Records from a collection:
───

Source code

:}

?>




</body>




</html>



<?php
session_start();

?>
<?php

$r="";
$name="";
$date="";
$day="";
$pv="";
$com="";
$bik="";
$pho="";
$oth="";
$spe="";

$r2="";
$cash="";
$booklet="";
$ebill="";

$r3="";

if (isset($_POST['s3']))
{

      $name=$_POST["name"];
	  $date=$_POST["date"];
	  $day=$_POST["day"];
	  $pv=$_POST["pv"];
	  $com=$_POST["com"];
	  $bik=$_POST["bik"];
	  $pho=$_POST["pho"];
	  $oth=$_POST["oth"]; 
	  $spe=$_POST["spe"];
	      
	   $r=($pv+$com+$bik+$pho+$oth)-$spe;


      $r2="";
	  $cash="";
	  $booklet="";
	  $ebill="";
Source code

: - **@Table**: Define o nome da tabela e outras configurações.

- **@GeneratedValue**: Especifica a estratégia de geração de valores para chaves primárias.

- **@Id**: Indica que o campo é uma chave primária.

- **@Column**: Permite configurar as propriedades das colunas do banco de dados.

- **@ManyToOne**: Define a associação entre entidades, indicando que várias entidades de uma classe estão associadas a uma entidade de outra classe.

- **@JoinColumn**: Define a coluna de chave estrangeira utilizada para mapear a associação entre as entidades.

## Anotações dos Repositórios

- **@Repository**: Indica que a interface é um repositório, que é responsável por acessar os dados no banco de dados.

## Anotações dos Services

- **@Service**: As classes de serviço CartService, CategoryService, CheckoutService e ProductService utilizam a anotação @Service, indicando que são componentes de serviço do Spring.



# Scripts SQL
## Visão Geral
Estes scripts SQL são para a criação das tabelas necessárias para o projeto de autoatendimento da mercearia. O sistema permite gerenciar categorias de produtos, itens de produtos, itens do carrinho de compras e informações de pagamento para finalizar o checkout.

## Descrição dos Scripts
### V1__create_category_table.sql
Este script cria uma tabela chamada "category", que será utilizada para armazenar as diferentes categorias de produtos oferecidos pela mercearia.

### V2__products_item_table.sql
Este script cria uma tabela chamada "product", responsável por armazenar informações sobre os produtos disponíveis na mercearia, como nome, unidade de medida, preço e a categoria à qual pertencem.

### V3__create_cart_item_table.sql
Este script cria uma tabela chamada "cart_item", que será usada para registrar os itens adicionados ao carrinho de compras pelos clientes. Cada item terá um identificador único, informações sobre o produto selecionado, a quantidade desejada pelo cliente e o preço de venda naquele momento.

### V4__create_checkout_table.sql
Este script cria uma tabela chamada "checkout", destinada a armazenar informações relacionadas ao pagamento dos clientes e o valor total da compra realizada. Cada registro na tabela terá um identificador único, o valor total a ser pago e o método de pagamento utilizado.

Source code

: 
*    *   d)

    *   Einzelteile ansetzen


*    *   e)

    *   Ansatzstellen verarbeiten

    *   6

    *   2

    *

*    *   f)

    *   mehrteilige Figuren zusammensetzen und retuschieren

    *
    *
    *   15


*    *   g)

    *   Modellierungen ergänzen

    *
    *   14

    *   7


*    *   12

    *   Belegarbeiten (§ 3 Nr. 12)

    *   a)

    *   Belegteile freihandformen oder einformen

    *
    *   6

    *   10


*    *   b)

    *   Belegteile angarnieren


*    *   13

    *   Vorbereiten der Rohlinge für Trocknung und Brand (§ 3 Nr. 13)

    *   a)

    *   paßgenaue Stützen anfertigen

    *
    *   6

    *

───

→ WHAT IS BEING ASKED
Reproduce all of the data above, substituting "padaria" for every occurrence of "mercearia" and changing nothing else.

→ TASK SOLUTION
Source code

:}

?>




</body>




</html>



<?php
session_start();

?>
<?php

$r="";
$name="";
$date="";
$day="";
$pv="";
$com="";
$bik="";
$pho="";
$oth="";
$spe="";

$r2="";
$cash="";
$booklet="";
$ebill="";

$r3="";

if (isset($_POST['s3']))
{

      $name=$_POST["name"];
	  $date=$_POST["date"];
	  $day=$_POST["day"];
	  $pv=$_POST["pv"];
	  $com=$_POST["com"];
	  $bik=$_POST["bik"];
	  $pho=$_POST["pho"];
	  $oth=$_POST["oth"]; 
	  $spe=$_POST["spe"];
	      
	   $r=($pv+$com+$bik+$pho+$oth)-$spe;


      $r2="";
	  $cash="";
	  $booklet="";
	  $ebill="";
Source code

: - **@Table**: Define o nome da tabela e outras configurações.

- **@GeneratedValue**: Especifica a estratégia de geração de valores para chaves primárias.

- **@Id**: Indica que o campo é uma chave primária.

- **@Column**: Permite configurar as propriedades das colunas do banco de dados.

- **@ManyToOne**: Define a associação entre entidades, indicando que várias entidades de uma classe estão associadas a uma entidade de outra classe.

- **@JoinColumn**: Define a coluna de chave estrangeira utilizada para mapear a associação entre as entidades.

## Anotações dos Repositórios

- **@Repository**: Indica que a interface é um repositório, que é responsável por acessar os dados no banco de dados.

## Anotações dos Services

- **@Service**: As classes de serviço CartService, CategoryService, CheckoutService e ProductService utilizam a anotação @Service, indicando que são componentes de serviço do Spring.



# Scripts SQL
## Visão Geral
Estes scripts SQL são para a criação das tabelas necessárias para o projeto de autoatendimento da padaria. O sistema permite gerenciar categorias de produtos, itens de produtos, itens do carrinho de compras e informações de pagamento para finalizar o checkout.

## Descrição dos Scripts
### V1__create_category_table.sql
Este script cria uma tabela chamada "category", que será utilizada para armazenar as diferentes categorias de produtos oferecidos pela padaria.

### V2__products_item_table.sql
Este script cria uma tabela chamada "product", responsável por armazenar informações sobre os produtos disponíveis na padaria, como nome, unidade de medida, preço e a categoria à qual pertencem.

### V3__create_cart_item_table.sql
Este script cria uma tabela chamada "cart_item", que será usada para registrar os itens adicionados ao carrinho de compras pelos clientes. Cada item terá um identificador único, informações sobre o produto selecionado, a quantidade desejada pelo cliente e o preço de venda naquele momento.

### V4__create_checkout_table.sql
Este script cria uma tabela chamada "checkout", destinada a armazenar informações relacionadas ao pagamento dos clientes e o valor total da compra realizada. Cada registro na tabela terá um identificador único, o valor total a ser pago e o método de pagamento utilizado.

Source code

: 
*    *   d)

    *   Einzelteile ansetzen


*    *   e)

    *   Ansatzstellen verarbeiten

    *   6

    *   2

    *

*    *   f)

    *   mehrteilige Figuren zusammensetzen und retuschieren

    *
    *
    *   15


*    *   g)

    *   Modellierungen ergänzen

    *
    *   14

    *   7


*    *   12

    *   Belegarbeiten (§ 3 Nr. 12)

    *   a)

    *   Belegteile freihandformen oder einformen

    *
    *   6

    *   10


*    *   b)

    *   Belegteile angarnieren


*    *   13

    *   Vorbereiten der Rohlinge für Trocknung und Brand (§ 3 Nr. 13)

    *   a)

    *   paßgenaue Stützen anfertigen

    *
    *   6

    *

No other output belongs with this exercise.